- _INFORMATION SUPPLIED_
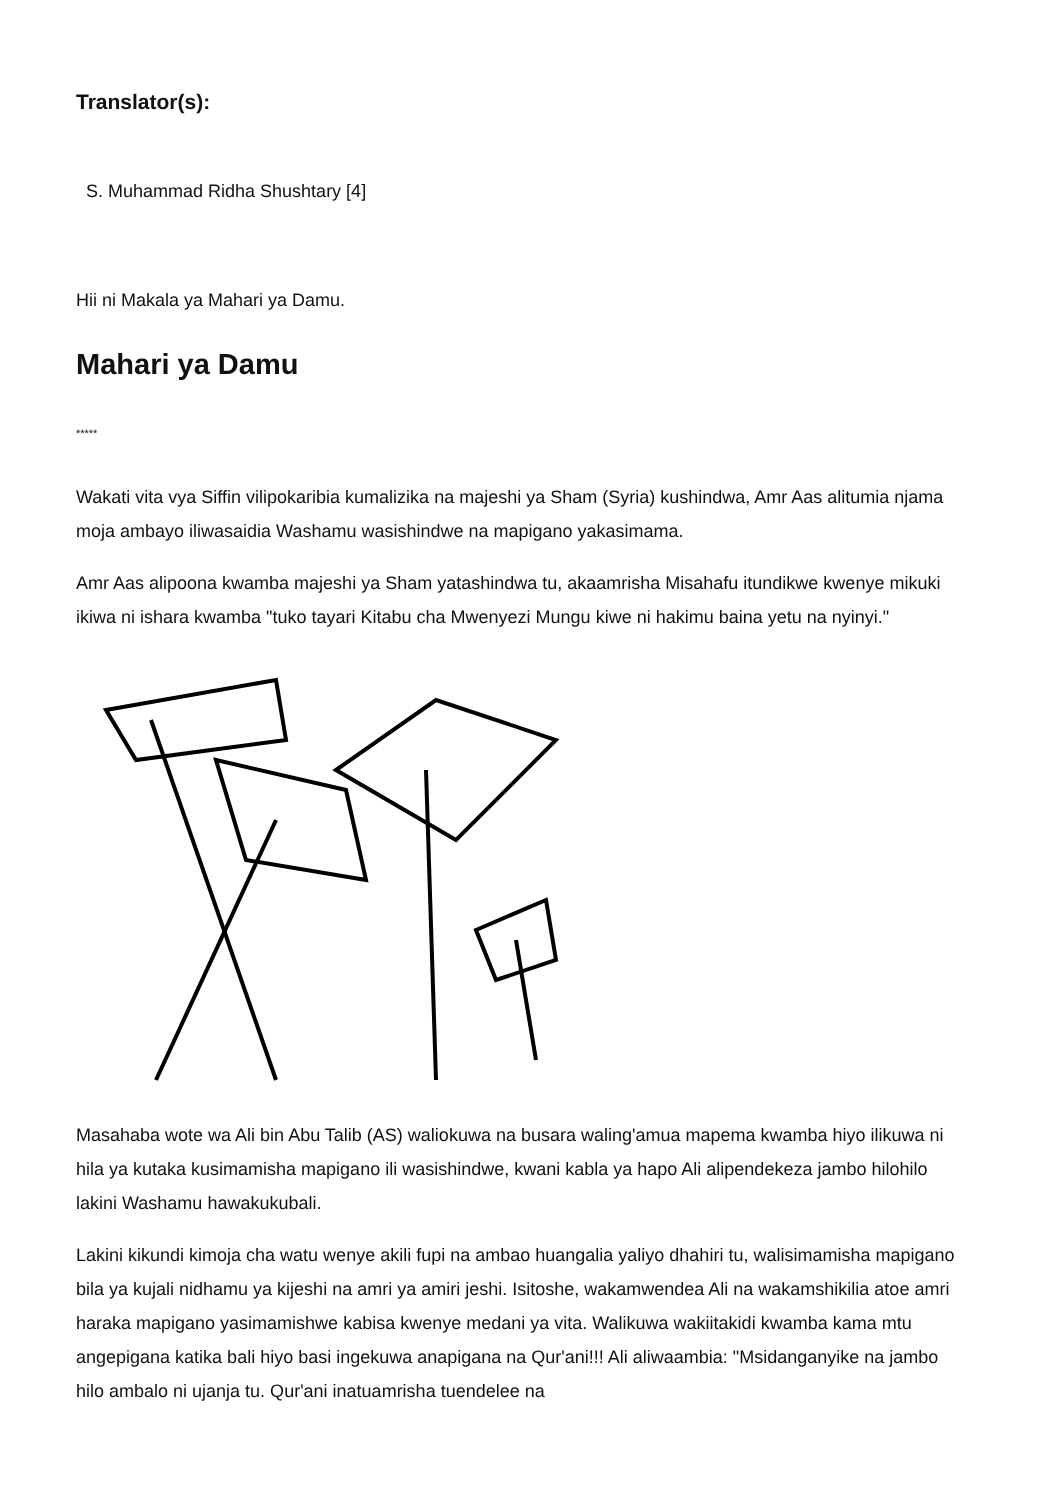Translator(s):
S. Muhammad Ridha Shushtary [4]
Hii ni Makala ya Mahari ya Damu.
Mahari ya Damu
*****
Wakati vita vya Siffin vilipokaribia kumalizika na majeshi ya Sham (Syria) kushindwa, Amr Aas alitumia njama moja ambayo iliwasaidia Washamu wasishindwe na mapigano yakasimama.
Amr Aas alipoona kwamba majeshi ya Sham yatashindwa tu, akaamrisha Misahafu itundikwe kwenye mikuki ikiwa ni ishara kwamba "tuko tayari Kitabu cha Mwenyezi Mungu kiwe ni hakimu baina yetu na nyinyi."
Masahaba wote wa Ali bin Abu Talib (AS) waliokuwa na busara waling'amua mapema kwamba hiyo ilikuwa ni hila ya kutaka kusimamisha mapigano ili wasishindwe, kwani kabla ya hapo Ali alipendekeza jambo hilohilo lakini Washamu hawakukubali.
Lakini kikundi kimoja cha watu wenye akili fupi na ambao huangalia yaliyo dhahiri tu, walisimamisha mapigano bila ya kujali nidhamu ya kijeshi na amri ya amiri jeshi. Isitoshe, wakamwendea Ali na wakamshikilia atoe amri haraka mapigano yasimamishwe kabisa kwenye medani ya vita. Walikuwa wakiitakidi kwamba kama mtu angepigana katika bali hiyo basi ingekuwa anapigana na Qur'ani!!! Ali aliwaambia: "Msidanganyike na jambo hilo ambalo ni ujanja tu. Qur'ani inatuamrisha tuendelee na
* * *
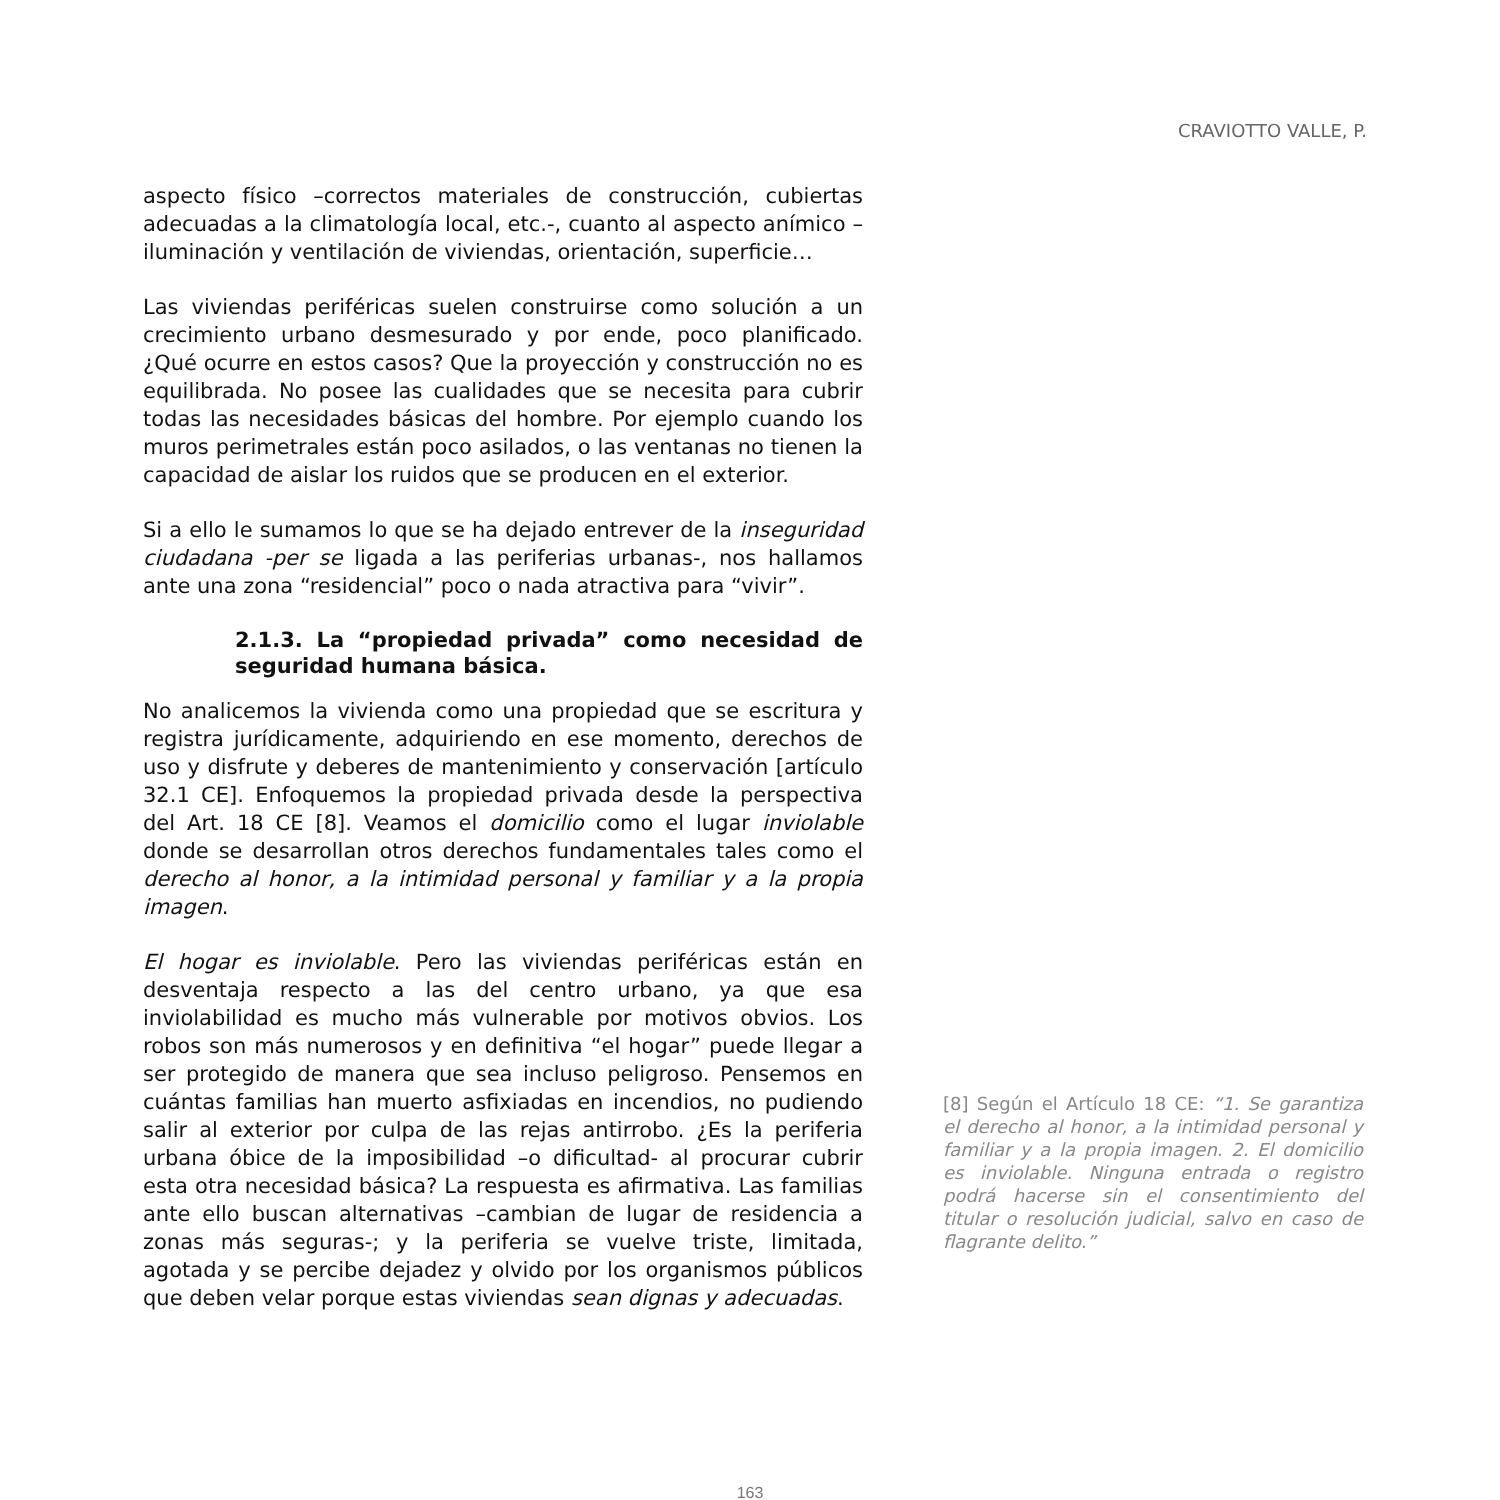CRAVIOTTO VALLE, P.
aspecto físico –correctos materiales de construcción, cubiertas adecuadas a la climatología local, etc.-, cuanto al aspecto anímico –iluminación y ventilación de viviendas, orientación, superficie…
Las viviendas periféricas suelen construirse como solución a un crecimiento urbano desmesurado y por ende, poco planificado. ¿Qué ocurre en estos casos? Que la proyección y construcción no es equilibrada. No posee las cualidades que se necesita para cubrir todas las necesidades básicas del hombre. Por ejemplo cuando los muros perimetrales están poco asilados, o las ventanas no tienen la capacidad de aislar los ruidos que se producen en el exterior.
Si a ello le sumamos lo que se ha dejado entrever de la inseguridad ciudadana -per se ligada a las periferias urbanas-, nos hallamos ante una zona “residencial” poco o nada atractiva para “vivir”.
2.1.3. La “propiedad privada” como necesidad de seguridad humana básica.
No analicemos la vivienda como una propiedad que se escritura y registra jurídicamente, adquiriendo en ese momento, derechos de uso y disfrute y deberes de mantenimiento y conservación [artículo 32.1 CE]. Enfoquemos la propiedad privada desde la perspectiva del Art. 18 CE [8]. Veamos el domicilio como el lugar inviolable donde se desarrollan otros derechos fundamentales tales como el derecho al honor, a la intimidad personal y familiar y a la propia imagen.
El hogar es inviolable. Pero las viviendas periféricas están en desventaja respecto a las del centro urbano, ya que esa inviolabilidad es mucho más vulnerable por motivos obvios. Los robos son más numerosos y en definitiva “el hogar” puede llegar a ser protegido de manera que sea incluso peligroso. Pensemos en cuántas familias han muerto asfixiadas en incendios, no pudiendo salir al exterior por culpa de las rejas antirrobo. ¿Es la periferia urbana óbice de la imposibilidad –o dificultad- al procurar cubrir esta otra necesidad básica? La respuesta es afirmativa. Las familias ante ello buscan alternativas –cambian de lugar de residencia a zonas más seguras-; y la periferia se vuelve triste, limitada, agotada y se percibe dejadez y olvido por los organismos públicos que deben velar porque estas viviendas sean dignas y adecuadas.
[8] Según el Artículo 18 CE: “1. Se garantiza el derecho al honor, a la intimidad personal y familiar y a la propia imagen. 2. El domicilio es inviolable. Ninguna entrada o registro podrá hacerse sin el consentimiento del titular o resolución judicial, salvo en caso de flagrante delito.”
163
==
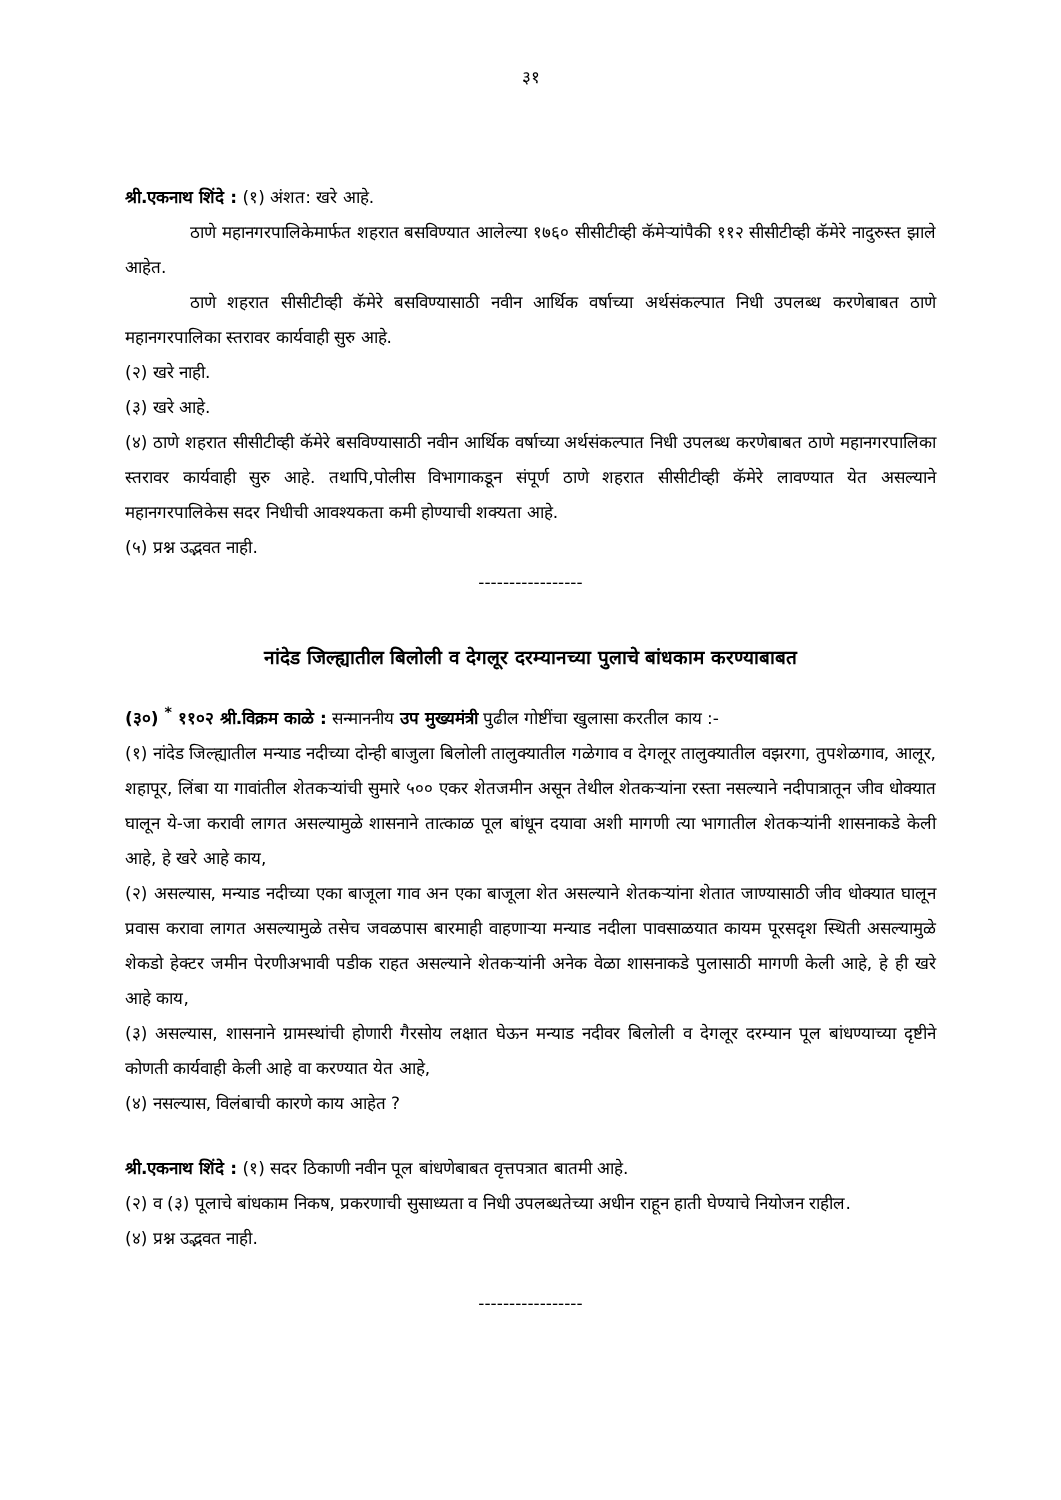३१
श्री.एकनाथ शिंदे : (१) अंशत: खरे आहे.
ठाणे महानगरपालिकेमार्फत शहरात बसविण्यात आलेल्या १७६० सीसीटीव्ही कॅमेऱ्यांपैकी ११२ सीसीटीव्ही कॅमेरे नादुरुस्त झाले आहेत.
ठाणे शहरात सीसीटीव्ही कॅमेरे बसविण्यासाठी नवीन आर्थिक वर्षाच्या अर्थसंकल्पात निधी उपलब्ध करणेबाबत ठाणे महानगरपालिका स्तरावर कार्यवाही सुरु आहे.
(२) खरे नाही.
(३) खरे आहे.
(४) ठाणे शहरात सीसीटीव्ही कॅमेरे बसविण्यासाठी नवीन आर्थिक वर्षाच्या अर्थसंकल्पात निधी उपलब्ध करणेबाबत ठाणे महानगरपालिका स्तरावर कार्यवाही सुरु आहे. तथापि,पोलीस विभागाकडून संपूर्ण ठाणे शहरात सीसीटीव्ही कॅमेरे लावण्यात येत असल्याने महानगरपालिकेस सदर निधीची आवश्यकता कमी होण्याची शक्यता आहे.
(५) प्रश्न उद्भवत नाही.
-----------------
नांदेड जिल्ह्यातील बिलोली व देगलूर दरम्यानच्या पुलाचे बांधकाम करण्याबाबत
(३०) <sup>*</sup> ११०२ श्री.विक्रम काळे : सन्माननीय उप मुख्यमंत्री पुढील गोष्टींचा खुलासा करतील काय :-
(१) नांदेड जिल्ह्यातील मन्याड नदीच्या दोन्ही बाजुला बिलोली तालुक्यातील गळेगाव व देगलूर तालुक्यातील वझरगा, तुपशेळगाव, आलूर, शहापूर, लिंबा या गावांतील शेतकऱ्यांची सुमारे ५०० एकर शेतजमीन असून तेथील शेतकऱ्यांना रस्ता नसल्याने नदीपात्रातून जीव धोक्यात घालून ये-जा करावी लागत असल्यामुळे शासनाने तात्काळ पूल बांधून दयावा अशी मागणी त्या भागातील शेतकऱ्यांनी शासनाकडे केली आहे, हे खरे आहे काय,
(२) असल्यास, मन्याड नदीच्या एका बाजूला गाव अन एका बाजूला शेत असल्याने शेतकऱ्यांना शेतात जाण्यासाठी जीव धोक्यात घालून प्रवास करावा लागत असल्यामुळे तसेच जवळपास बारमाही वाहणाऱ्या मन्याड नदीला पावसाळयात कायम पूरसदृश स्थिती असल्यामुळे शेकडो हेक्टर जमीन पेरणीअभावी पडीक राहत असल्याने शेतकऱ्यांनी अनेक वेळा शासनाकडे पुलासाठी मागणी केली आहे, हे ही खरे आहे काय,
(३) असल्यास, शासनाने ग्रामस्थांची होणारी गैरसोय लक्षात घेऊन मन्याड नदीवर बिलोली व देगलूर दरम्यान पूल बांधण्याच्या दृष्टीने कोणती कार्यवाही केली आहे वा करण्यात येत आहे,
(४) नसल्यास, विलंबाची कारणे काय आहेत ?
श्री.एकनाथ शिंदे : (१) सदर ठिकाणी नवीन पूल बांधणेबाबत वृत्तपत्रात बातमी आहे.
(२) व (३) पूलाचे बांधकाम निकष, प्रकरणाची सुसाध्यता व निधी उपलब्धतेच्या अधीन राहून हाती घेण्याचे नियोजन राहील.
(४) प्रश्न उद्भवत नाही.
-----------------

- _TASK REQUIREMENTS_
Where a line of the entries contains the word "urbano", copy that line.

- _FINISHED EXERCISE_
Las viviendas periféricas suelen construirse como solución a un crecimiento urbano desmesurado y por ende, poco planificado. ¿Qué ocurre en estos casos? Que la proyección y construcción no es equilibrada. No posee las cualidades que se necesita para cubrir todas las necesidades básicas del hombre. Por ejemplo cuando los muros perimetrales están poco asilados, o las ventanas no tienen la capacidad de aislar los ruidos que se producen en el exterior.
El hogar es inviolable. Pero las viviendas periféricas están en desventaja respecto a las del centro urbano, ya que esa inviolabilidad es mucho más vulnerable por motivos obvios. Los robos son más numerosos y en definitiva “el hogar” puede llegar a ser protegido de manera que sea incluso peligroso. Pensemos en cuántas familias han muerto asfixiadas en incendios, no pudiendo salir al exterior por culpa de las rejas antirrobo. ¿Es la periferia urbana óbice de la imposibilidad –o dificultad- al procurar cubrir esta otra necesidad básica? La respuesta es afirmativa. Las familias ante ello buscan alternativas –cambian de lugar de residencia a zonas más seguras-; y la periferia se vuelve triste, limitada, agotada y se percibe dejadez y olvido por los organismos públicos que deben velar porque estas viviendas sean dignas y adecuadas.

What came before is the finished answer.